◆ Aim of the task
Quote exactly and only this range of lines in the data below: the line that holds "[92,225,434,242] [92,252,128,266] sudo" to the line that holds "[92,507,146,524] python ->", both included.

◆ Input for this task
====

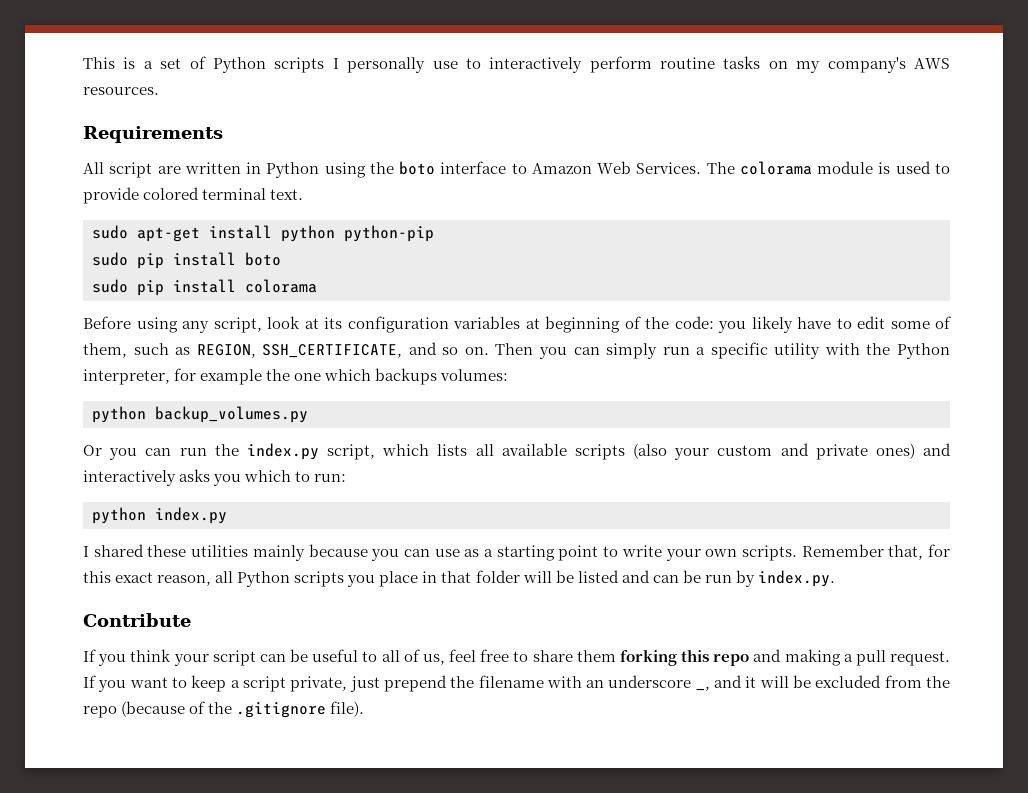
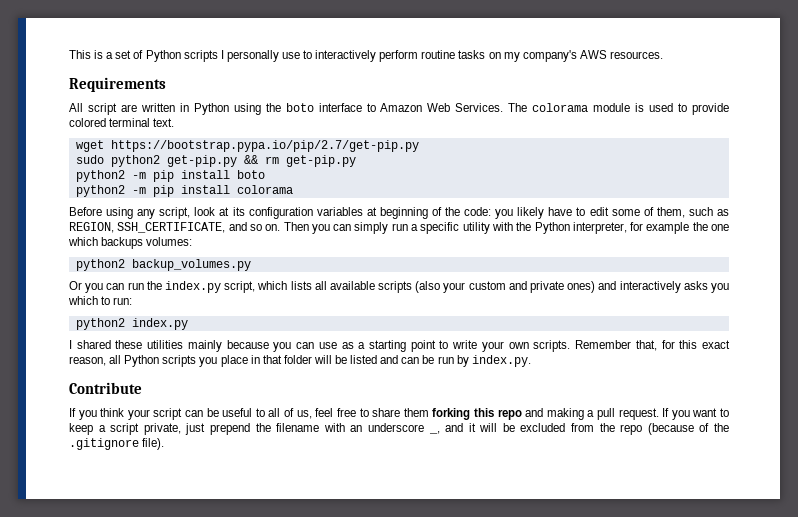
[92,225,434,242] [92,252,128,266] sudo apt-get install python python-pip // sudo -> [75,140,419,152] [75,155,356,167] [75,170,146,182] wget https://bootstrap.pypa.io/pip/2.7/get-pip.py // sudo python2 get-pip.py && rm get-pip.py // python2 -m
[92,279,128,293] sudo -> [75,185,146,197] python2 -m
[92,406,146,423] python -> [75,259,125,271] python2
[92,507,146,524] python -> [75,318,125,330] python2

====

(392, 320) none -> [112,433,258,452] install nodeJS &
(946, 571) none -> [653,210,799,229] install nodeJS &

====

◆ Exercise result
[92,225,434,242] [92,252,128,266] sudo apt-get install python python-pip // sudo -> [75,140,419,152] [75,155,356,167] [75,170,146,182] wget https://bootstrap.pypa.io/pip/2.7/get-pip.py // sudo python2 get-pip.py && rm get-pip.py // python2 -m
[92,279,128,293] sudo -> [75,185,146,197] python2 -m
[92,406,146,423] python -> [75,259,125,271] python2
[92,507,146,524] python -> [75,318,125,330] python2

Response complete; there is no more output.